··· Data segment
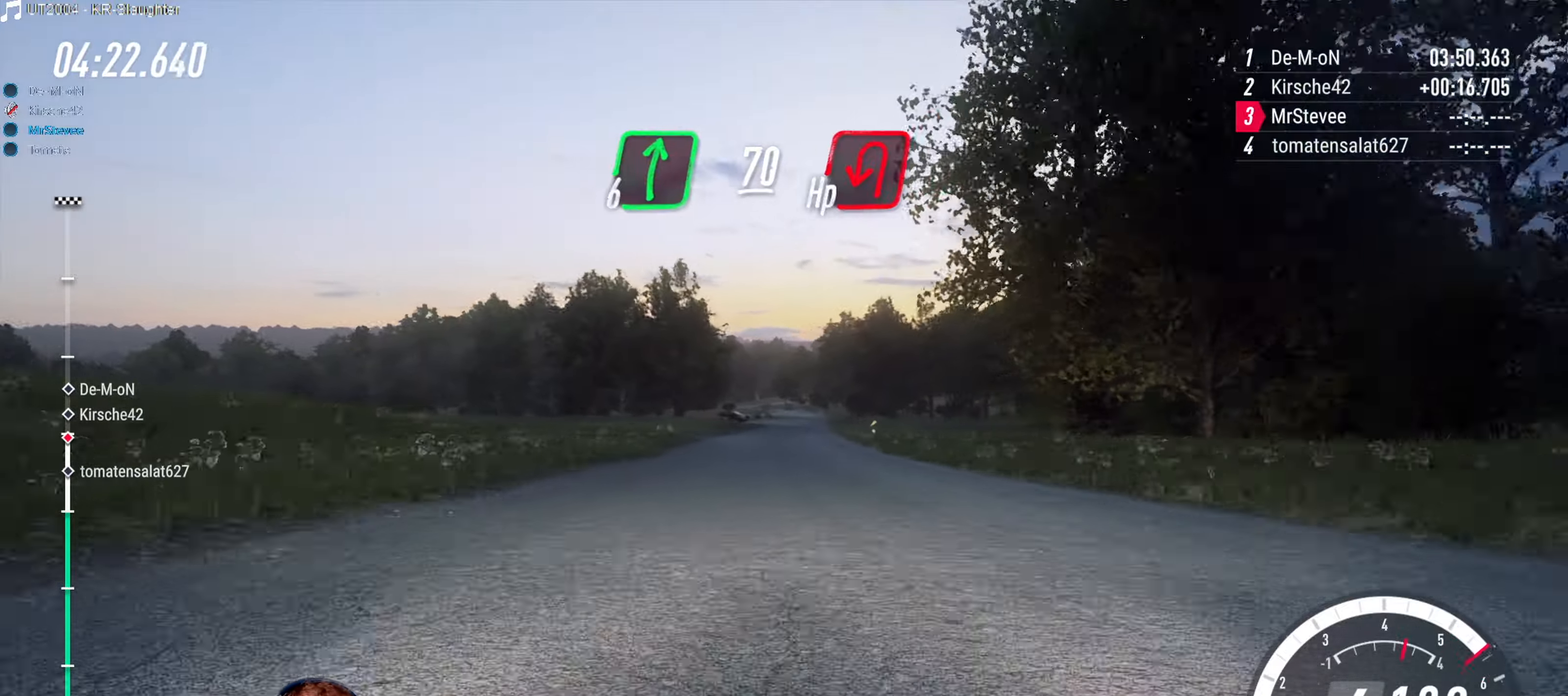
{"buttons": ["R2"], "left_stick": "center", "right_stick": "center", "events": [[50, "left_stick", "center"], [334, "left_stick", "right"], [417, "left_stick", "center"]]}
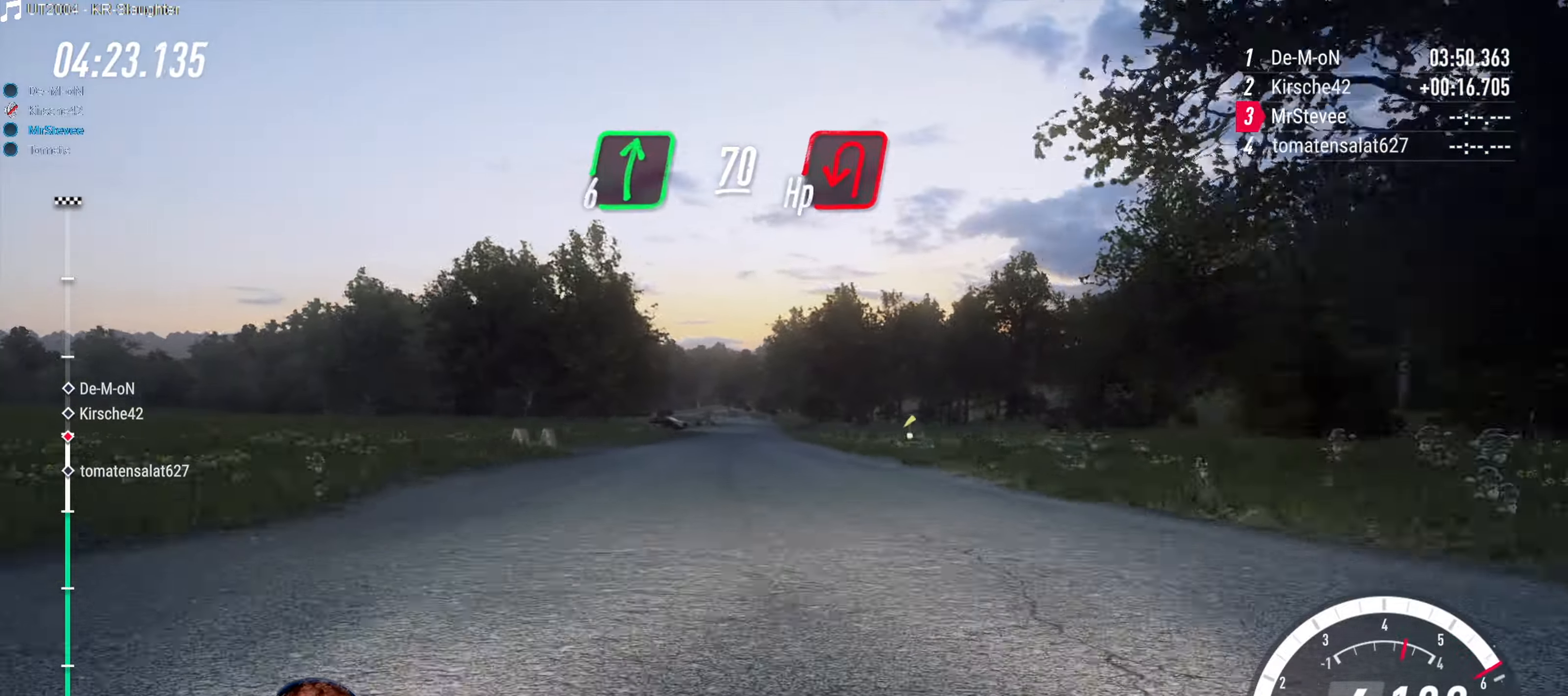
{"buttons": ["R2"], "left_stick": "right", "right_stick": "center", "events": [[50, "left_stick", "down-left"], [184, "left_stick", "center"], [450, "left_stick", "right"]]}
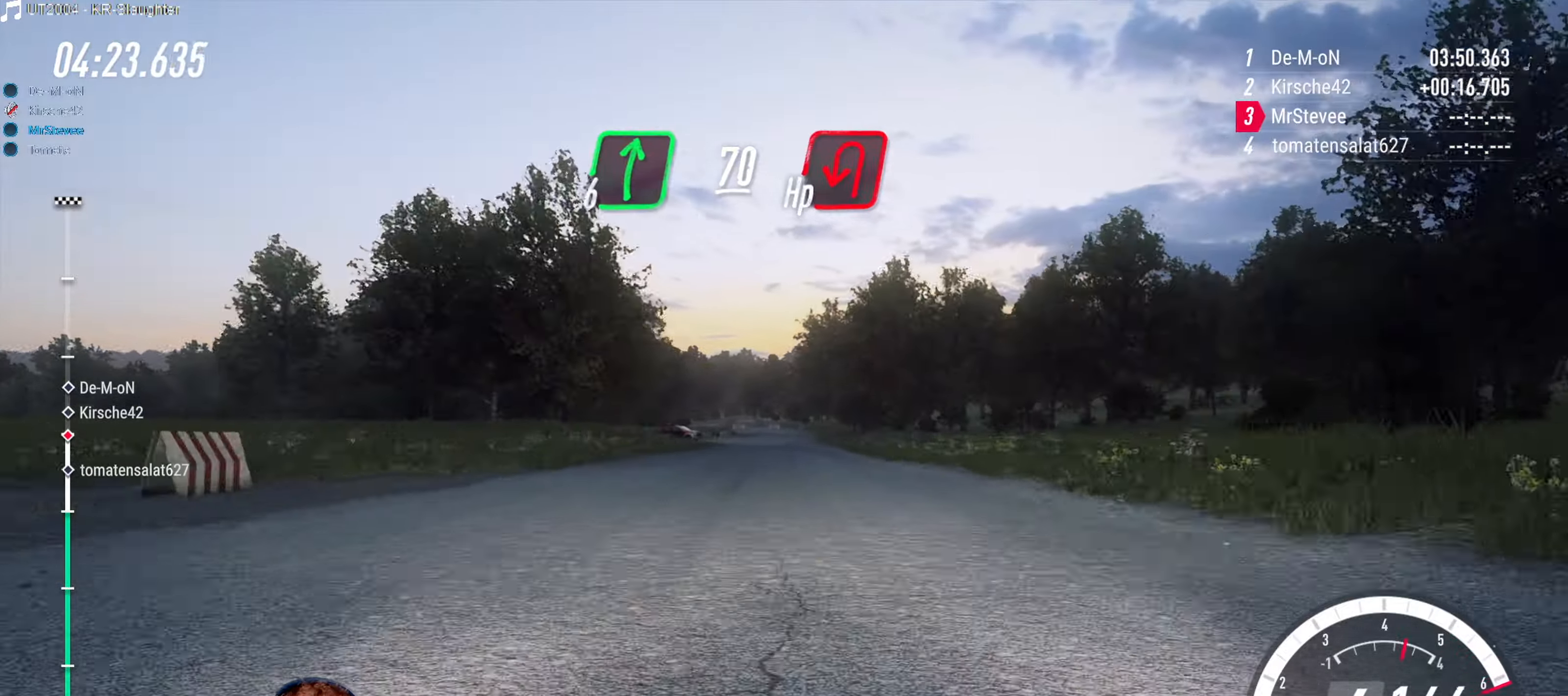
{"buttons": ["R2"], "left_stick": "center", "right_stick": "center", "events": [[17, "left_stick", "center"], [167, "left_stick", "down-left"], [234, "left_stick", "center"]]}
······
[What is required] From the listing, extract all text exactly as given and drop any picture.

[Solution below]
{"buttons": ["R2"], "left_stick": "center", "right_stick": "center", "events": [[50, "left_stick", "center"], [334, "left_stick", "right"], [417, "left_stick", "center"]]}
{"buttons": ["R2"], "left_stick": "right", "right_stick": "center", "events": [[50, "left_stick", "down-left"], [184, "left_stick", "center"], [450, "left_stick", "right"]]}
{"buttons": ["R2"], "left_stick": "center", "right_stick": "center", "events": [[17, "left_stick", "center"], [167, "left_stick", "down-left"], [234, "left_stick", "center"]]}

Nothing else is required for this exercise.